In woorden als verschijning en
verwording wordt geen
handeling, maar een gebeurtenis aangeduid. Bij deze substantieven heeft het
basiswerkwoord namelijk geen Agens als argument, en is er
dus geen sprake van een handeling.
Vrij veel afleidingen met -ing kunnen ook als
concreet substantief gebruikt worden. Zo kan het in
studies van woordvorming veel voorkomende woord
afleiding niet alleen een
abstracte betekenis hebben ('het afleiden' als procedé), maar ook een concrete
('een bepaald woord' als resultaat van een woordvormingsprocedé). Concreet
kunnen bijv. ook zijn de woorden
leiding (bijvoorbeeld voor gas),
sluiting (van een jas), en
vereniging. Andere volgens
dit procedé gevormde afleidingen zijn uitsluitend concreet, bijv.
leuning,
rekening,
voering, en
woning.
Verder lezen
Andere betekenissen
Naast de betekenis van ‘handeling’ of ‘gebeurtenis’ kunnen een aantal andere
betekenissen met een substantief op -ing verbonden
worden.
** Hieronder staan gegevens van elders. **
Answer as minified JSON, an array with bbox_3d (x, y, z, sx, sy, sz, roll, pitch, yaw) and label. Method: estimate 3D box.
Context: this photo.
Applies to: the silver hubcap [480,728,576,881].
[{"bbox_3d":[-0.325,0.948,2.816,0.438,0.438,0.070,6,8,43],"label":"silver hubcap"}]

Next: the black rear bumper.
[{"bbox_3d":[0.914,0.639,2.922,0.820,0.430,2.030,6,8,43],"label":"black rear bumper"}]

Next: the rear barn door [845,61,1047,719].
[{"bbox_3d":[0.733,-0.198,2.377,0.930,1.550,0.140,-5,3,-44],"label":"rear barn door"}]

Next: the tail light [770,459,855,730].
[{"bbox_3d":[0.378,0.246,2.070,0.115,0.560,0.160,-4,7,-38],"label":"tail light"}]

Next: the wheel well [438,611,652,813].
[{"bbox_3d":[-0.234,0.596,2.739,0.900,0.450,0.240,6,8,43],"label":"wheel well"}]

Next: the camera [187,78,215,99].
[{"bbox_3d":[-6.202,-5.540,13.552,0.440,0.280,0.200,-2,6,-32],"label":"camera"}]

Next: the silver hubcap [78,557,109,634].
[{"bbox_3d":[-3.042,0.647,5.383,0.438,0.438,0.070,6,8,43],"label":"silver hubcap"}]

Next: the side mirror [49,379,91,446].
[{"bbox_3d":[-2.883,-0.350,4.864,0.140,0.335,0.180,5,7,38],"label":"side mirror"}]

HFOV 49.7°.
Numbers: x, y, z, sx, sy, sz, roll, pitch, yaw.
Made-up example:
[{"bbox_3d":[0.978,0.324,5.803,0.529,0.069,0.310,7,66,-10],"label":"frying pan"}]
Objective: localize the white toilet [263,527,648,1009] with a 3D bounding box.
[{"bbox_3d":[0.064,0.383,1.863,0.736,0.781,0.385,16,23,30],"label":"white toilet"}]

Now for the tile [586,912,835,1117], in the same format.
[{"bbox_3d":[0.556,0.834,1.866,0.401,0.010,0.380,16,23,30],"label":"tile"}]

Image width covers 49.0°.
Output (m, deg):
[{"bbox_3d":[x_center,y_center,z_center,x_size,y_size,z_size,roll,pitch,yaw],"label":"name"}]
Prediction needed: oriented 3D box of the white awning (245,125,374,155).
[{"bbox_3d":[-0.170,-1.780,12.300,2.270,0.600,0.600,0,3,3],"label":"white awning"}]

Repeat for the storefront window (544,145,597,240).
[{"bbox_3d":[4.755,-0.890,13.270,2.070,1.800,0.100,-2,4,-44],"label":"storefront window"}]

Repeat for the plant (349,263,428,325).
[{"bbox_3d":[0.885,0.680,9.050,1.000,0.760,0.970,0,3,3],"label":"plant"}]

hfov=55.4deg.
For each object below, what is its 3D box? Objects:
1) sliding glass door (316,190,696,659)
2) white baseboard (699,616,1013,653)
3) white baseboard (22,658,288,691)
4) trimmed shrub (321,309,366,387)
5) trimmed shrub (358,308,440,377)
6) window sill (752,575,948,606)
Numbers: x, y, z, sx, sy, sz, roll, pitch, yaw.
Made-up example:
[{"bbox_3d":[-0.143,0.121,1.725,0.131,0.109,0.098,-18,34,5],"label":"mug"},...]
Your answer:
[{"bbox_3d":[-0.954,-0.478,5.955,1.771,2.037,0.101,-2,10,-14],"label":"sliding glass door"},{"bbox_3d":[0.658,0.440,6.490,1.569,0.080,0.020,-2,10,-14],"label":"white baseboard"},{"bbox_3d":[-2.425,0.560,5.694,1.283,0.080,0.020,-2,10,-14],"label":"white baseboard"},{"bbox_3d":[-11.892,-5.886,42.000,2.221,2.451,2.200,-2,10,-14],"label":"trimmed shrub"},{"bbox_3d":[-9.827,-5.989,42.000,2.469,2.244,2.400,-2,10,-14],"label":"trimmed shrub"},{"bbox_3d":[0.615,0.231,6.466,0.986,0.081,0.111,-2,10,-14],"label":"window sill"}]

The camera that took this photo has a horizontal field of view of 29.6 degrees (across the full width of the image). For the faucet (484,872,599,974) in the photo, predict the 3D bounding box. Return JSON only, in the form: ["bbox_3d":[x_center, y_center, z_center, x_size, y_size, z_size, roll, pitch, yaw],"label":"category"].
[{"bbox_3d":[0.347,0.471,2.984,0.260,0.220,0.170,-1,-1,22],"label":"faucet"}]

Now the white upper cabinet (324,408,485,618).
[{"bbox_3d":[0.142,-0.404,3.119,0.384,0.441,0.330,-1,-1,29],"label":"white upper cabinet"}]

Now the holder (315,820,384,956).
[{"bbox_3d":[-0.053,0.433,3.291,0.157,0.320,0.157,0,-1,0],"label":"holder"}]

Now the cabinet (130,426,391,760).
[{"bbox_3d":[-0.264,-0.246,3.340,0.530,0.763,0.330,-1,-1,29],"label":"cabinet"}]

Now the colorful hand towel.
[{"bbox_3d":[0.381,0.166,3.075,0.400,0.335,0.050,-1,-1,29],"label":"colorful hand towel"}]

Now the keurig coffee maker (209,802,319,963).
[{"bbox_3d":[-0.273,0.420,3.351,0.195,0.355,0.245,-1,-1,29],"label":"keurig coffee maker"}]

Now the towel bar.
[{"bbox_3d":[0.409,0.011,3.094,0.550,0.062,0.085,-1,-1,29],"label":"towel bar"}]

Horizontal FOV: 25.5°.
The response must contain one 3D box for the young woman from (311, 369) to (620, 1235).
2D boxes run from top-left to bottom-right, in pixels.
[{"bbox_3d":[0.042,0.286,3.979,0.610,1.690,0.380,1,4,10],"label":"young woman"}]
Ze zijn metonymisch verbonden met de betekenis
‘handeling/gebeurtenis’, zoals de volgende voorbeelden illustreren:
Zie Devos (1990) en Moerdijk (1990) voor de semantiek van deze
substantieven.
2instrument: koppeling,
sluiting
resultaat: tekening,
vertaling
collectief
agens: leiding, regering
plaats: woning,
monding
materiaal: kleding,
stoffering
Een individueel substantief op -ing kan dus polyseem
zijn, en bijvoorbeeld zowel de handeling als het resultaat van de handeling
benoemen, zoals het geval is bij het woord
vertaling.
Bij metonymie wordt een woord gebruikt voor iets dat te maken heeft met het door
dat woord aangeduide. Bij een handeling kan bijvoorbeeld een instrument gebruikt
worden, zoals bij koppelen en
sluiten, en de woorden
koppeling en
sluiting kunnen dan ook
gebruikt worden om het instrument van de handeling aan te duiden. Bij de
handeling van regeren, regering, is
er een handelende instantie betrokken die de handeling uitvoert, en daarom kan
het woord regering gebruikt worden
voor die instantie.
Metonymie als bron van polysemie is niet uniek voor substantieven op -ing. We vinden deze polysemie ook bij nominalisaties
op -erij zoals
brouwerij en
smederij, die de plaats van
de handeling van het brouwen respectievelijk smeden aanduiden.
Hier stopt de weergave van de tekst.